Rodriguez and her husband, Fernando, are part of Develop Don’t Destroy West Haven, a group of homeowners fighting the eminent domain threat. The immigrants from Ecuador would lose their modest home if the massive development, called The Haven, gets approved. They say they would have to move out of the city because the offer on their home isn’t high enough.
The ‘Club’ of Eminent Domain
Also torn down to make way for The Haven would be Hallock’s, a successful appliance store that has operated in one form or another since the 1800s. Interestingly enough, Hallock’s owner Jack Fast told The New Haven Register that he does not oppose The Haven but he has some problems with the tactics.
“It’s a club that’s already swinging as a threat, if we don’t accept what’s offered,” Fast said of eminent domain.
Fast told The Register that he had actually traveled to Palm Beach to meet with Gordon, but he said Gordon is not offering what Fast needs to keep the business operating elsewhere.
“You should not be in the business of paving the road to take the Hallock’s from Hallock’s and turn around and give it to Haven South for a fancier store and a parking lot,” Fast said of the city of West Haven and its redevelopment agency.
Fast’s family has run Hallock’s, which sells appliances, out of a warehouse for 75 years. The business itself started as a hardware store in the 19th century.
“This is a historic business,” Hallock’s lawyer, Peter Olson, told The Register. “They’re trying to take our property and turn it over to somebody else, to run a retail business.”
In addition to shops and restaurants, The Haven also will include a kayak launch and a luxury hotel.
Mayor: Development Will Bring Tax Revenue
“This will make West Haven a destination place,” Mayor Edward O’Brien told the newspaper. He added it would generate $3 million a year in tax revenue and create 1,200 jobs.
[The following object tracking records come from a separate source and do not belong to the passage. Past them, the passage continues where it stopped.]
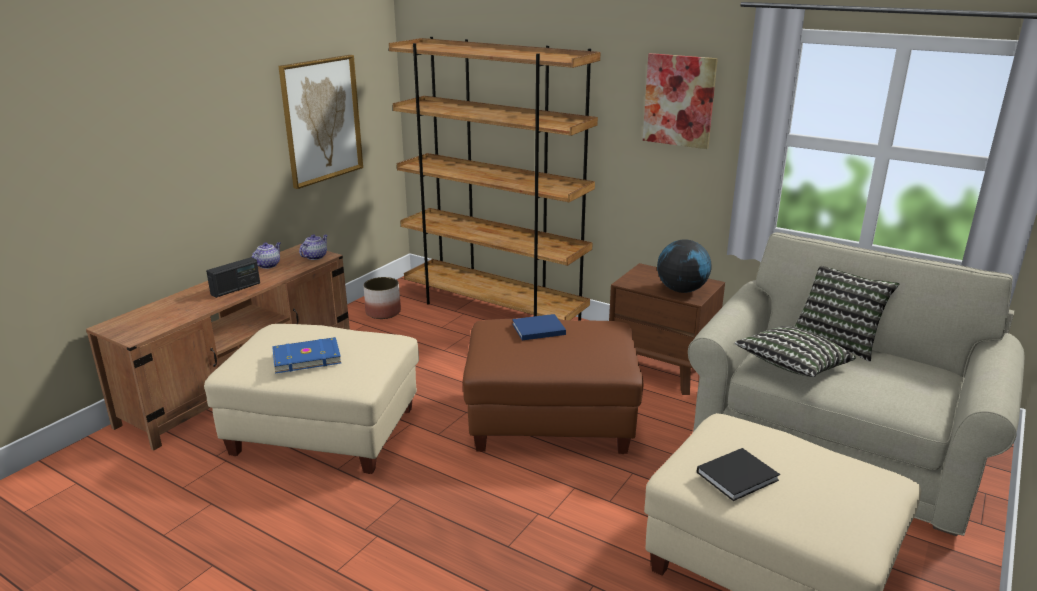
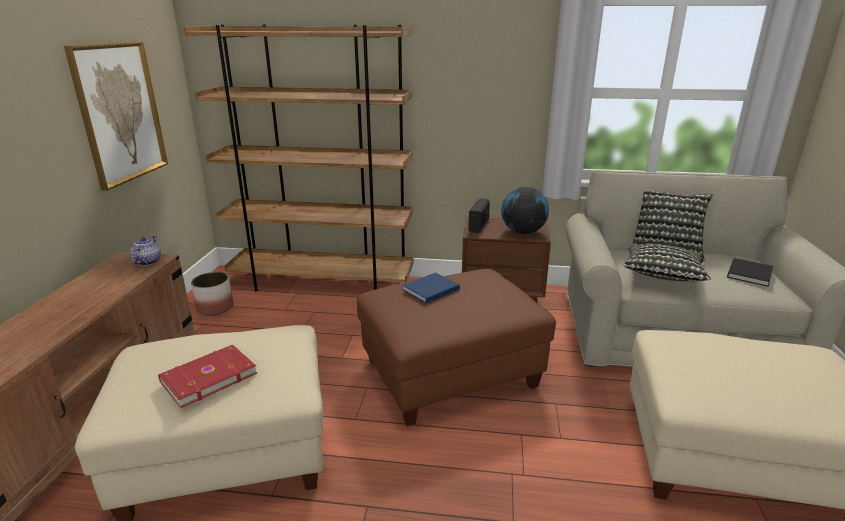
camera: 25 degrees left, 0 degrees up
(236, 289) = (67, 315): radio -> radio (479, 225)
(268, 265) = (94, 280): teapot -> none
(306, 357) = (207, 377): blue book -> red book
(679, 100) = (488, 67): picture -> none
(739, 475) = (734, 384): black book -> black book (749, 273)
Construction of The Haven would require the removal of an entire road — Water Street. Also torn down to make way for the upscale shops would be a Citgo gas station and the S&S minimart, which are owned by partners Sheik Hossain and Saed Ahmed, both immigrants from Bangladesh. The two said around 10 people will lose their jobs if their businesses are taken.
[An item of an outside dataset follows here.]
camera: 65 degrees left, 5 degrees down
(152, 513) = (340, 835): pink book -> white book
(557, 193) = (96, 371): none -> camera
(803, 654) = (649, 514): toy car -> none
“We’re dependent on this business,” Sheik told The Register. “If they take this from us, we are jobless.”
He added, “You spend your whole life investing in something, and someone says, ‘We’re going to take it.’ We don’t have other skills, we’re older. We can’t just go and work somewhere else.”
He said he wouldn’t oppose eminent domain if the city were building a school or a hospital.
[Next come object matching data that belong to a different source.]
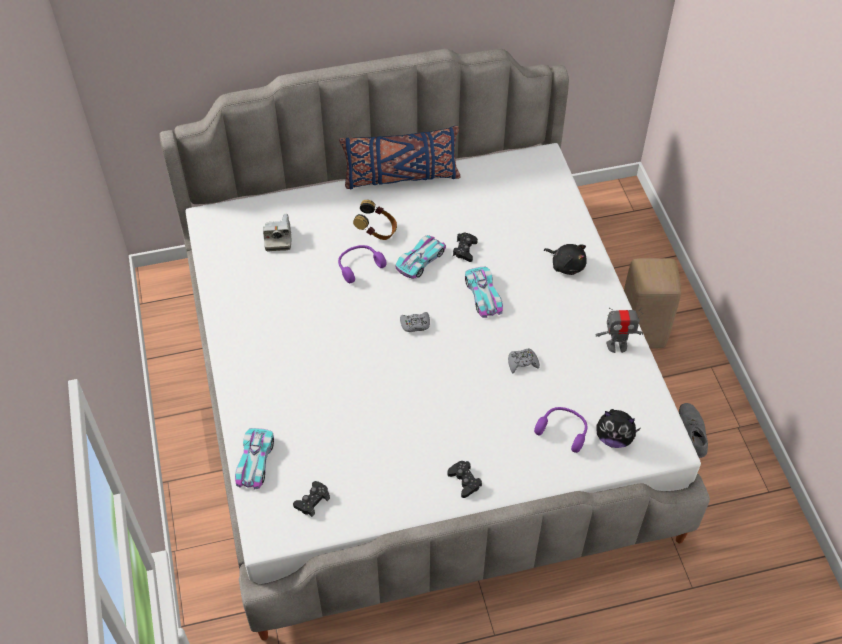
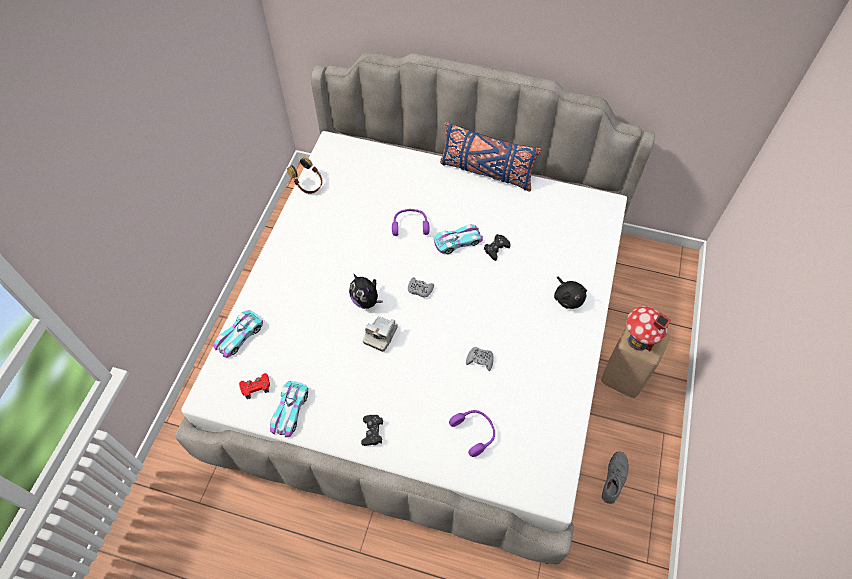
camera: 30 degrees right, 5 degrees up
(278, 238) = (368, 179): camera -> camera (380, 335)
(312, 501) = (256, 387): black game controller -> red game controller
(377, 231) = (441, 205): headphones -> headphones (308, 184)
(483, 295) = (486, 291): toy car -> toy car (290, 410)
(614, 438) = (511, 461): plush toy -> plush toy (366, 300)
(617, 345) = (565, 384): toy robot -> none
(651, 278) = (638, 341): none -> toy house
“But everyone agrees it is a bad idea to build a mall,” Sheik said. “They all say, ‘No, we hate eminent domain.’”
Another local resident, Robert McGinnity, said Gordon and Miller had made an offer on a house he has lived in for 50 years that was far below market value.
“I’m just one of their peasants,” McGinnity complained. “They just come and take my property. Why don’t I get the same treatment? I’ve been living here with my family 50 years.”
Rodriguez, Sheik, McGinnity and Ahmed are part of Develop Don’t Destroy West Haven, which is working with the Institute for Justice, a legal rights group.
The Institute is very familiar with the area. West Haven is just 50 miles from New London, where the legal group fought and lost a battle against eminent domain in the landmark case Kelo vs. City of New London in 2005. That was the case in which the US Supreme Court ruled that it was constitutional for cities to use eminent domain to seize land turn it over to private developers.